Imidapril decreases total peripheral vascular resistance without an increase in heart rate or cardiac contractility. Imidapril increases renal blood flow and reduces renal vascular resistance mainly due to dilatation of the efferent arteriole. Imidapril showed no specific effect on the central nervous, digestive, respiratory, smooth muscle, reproductive, urologic, hematologic, and metabolic systems.
Pharmacokinetics: About 70% of imidapril is absorbed from the gastrointestinal tract and reaches peak plasma concentration within 2 hours after oral administration. Plasma imidapril concentrations decline monophasically with a half-life of about 2 hours. A fat-rich meal significantly decreases imidapril absorption.
Imidapril undergoes de-esterification in the liver to form imidaprilat. Peak plasma imidaprilat concentrations are reached within 7 hours, and decline biphasically with an initial half-life of 7 to 9 hours and a terminal half-life of more than 24 hours.

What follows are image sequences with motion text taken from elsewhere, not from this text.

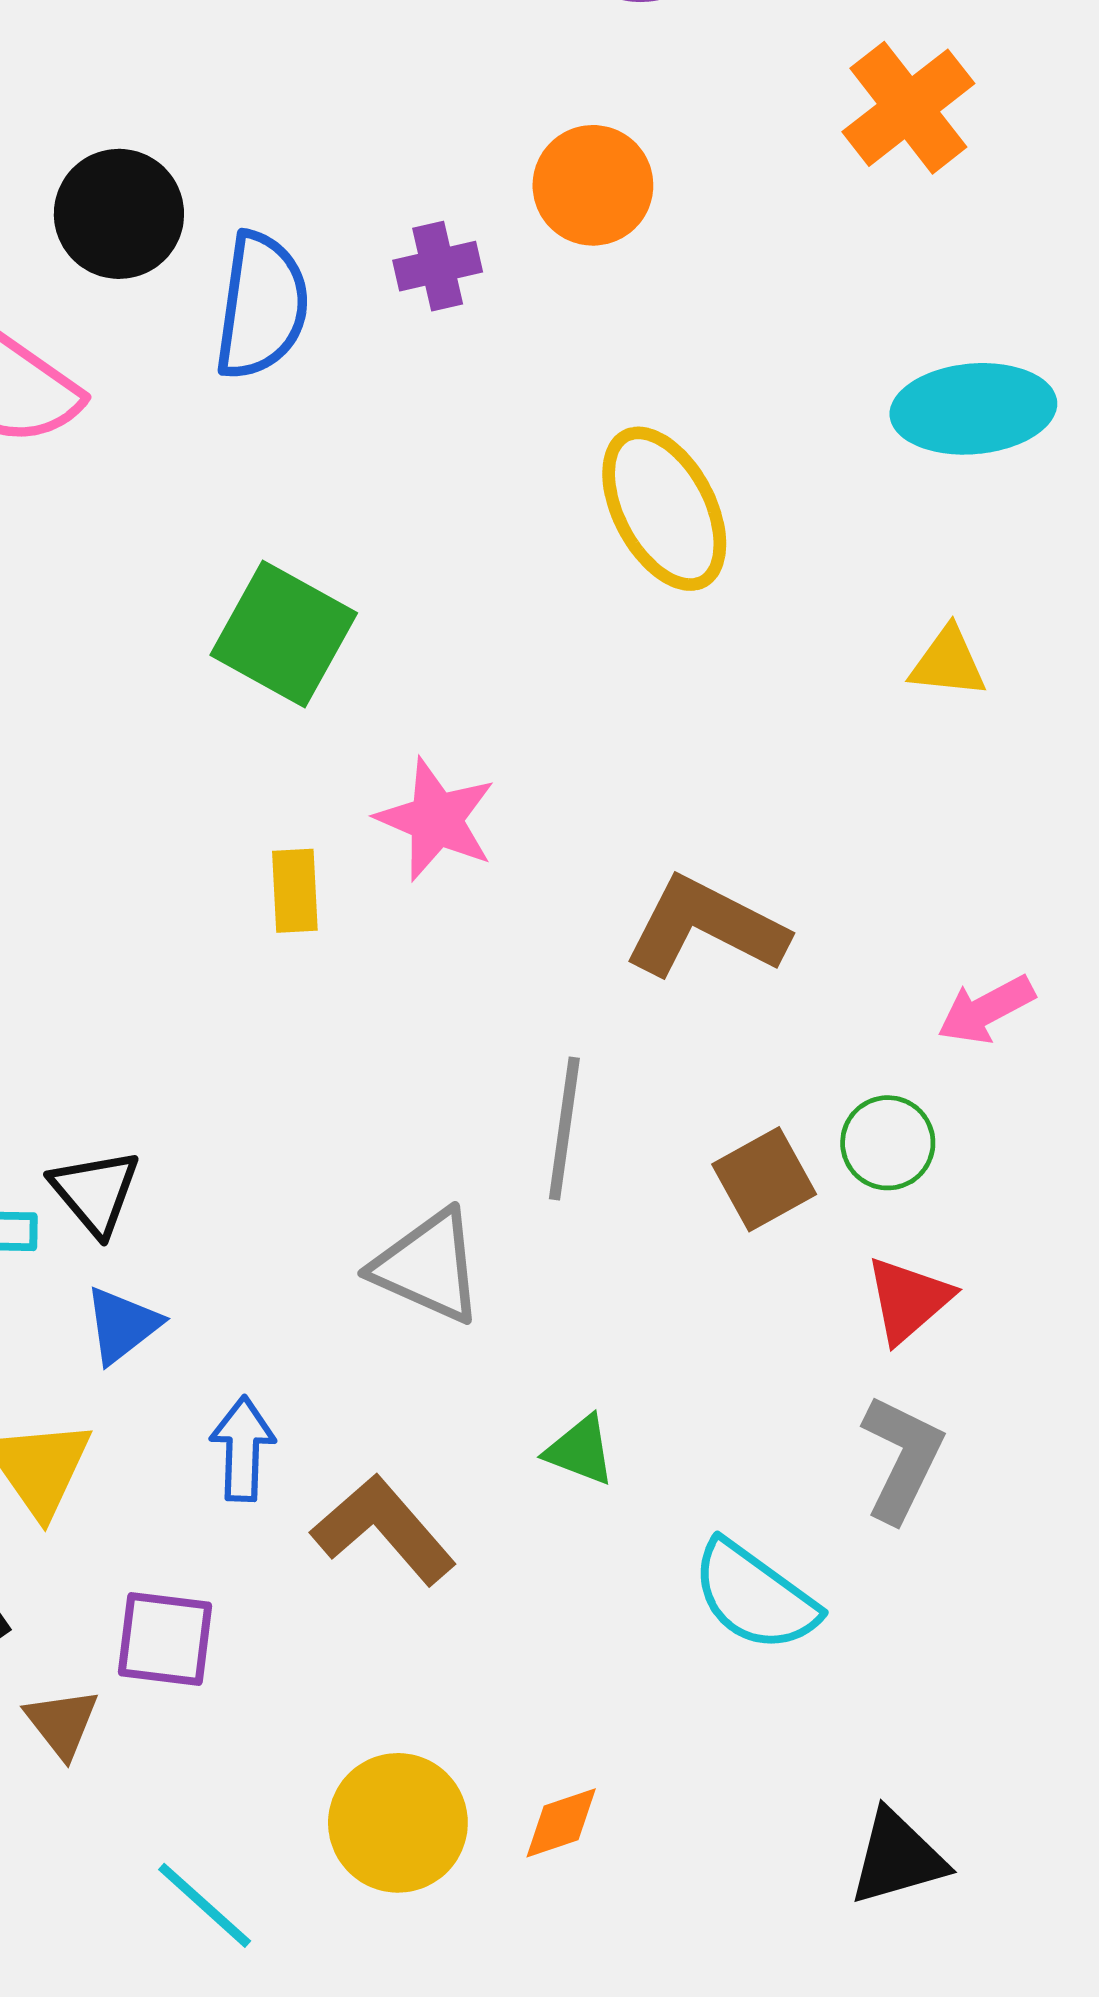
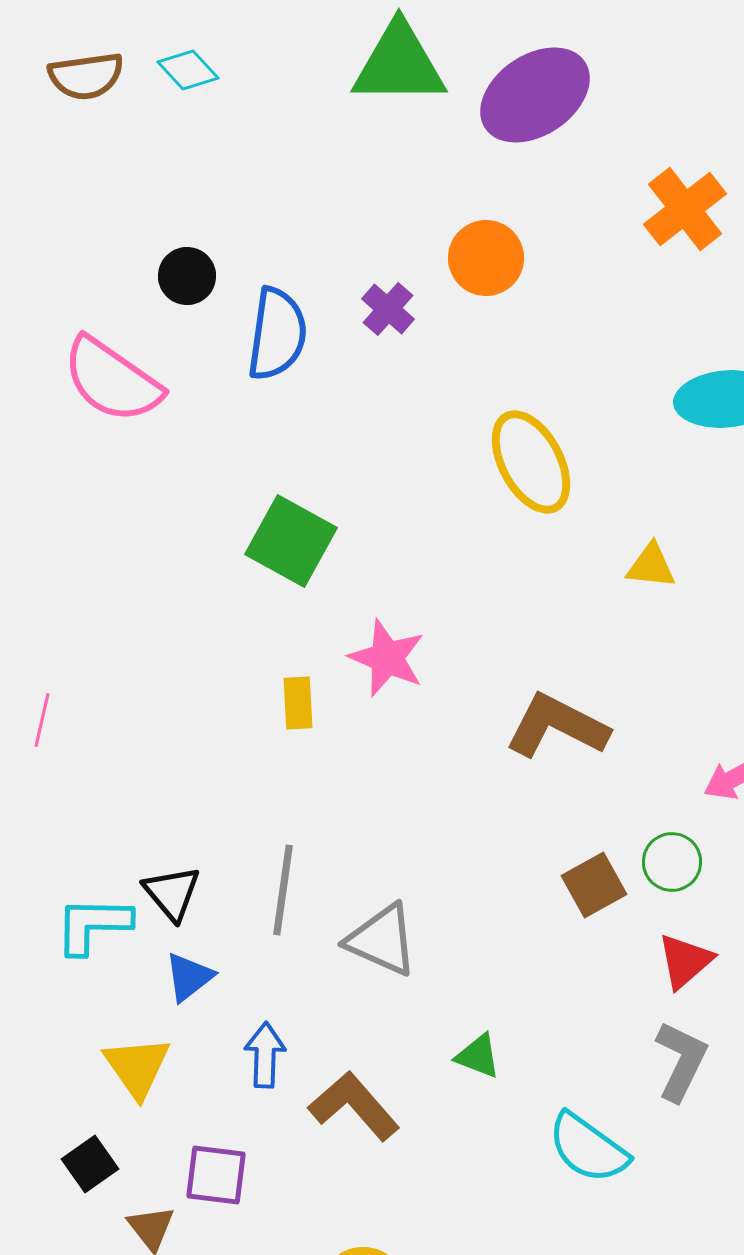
black circle: (119, 214) -> (187, 276), size x0.7
purple cross: (438, 266) -> (388, 309), turned -36
yellow triangle: (948, 662) -> (651, 566), moved
gray line: (564, 1129) -> (283, 890), moved

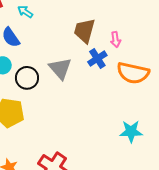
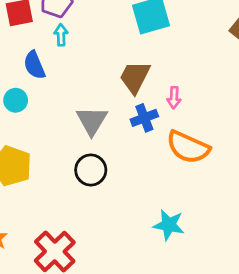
cyan arrow: (25, 12) -> (61, 35), turned 42
black circle: (27, 78) -> (91, 170), moved

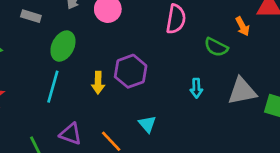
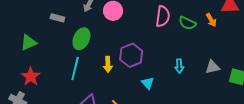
green semicircle: (216, 47) -> (187, 23), moved
gray triangle: (242, 91) -> (213, 67), size x0.7
cyan triangle: (147, 124) -> (148, 83), moved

The absolute bioavailability of imidaprilat is 42%. After multiple dosing, steady state imidaprilat concentrations are reached after 5 days. Protein binding of imidapril and imidaprilat is 85 and 53%, respectively.
After single oral dosing, imidapril absorption appeared linear with doses of 10 to 240 mg based on plasma and urinary excretion data. Drug elimination is primarily via renal (40%) and hepatobiliary (50%) routes.

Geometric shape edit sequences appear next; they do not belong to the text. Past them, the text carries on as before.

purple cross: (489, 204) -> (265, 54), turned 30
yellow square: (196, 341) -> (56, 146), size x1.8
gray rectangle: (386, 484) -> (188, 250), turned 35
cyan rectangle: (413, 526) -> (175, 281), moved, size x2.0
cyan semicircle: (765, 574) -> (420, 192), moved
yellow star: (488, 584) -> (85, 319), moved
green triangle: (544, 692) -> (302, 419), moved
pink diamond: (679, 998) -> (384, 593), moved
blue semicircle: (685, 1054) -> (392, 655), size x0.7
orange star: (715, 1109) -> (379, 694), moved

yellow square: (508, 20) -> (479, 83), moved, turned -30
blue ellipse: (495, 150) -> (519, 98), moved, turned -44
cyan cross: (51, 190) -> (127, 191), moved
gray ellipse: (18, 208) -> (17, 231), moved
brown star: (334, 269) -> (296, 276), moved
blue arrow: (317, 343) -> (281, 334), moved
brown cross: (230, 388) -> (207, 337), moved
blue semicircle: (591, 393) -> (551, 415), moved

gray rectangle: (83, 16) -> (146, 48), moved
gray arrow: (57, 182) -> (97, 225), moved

Special Populations: Renal Impairment: The experience in all grades of renal impairment is limited. Increased plasma levels and area under the curve (AUC) of imidapril and imidaprilat were reported in patients with renal impairment. There was a two-fold increase in the AUC of imidaprilat in patients with creatinine clearance 30 to 80 mL/min and an almost ten-fold increase in patients with creatinine clearance 10 to 29 mL/min.
Hepatic Impairment: In patients with hepatic impairment, the AUC of imidapril and imidaprilat were slightly higher than in normal subjects while the time to peak plasma concentration (Tmax) for both was similar in the two groups. The half-life of imidaprilat, but not that of imidapril, was significantly increased in patients with hepatic impairment.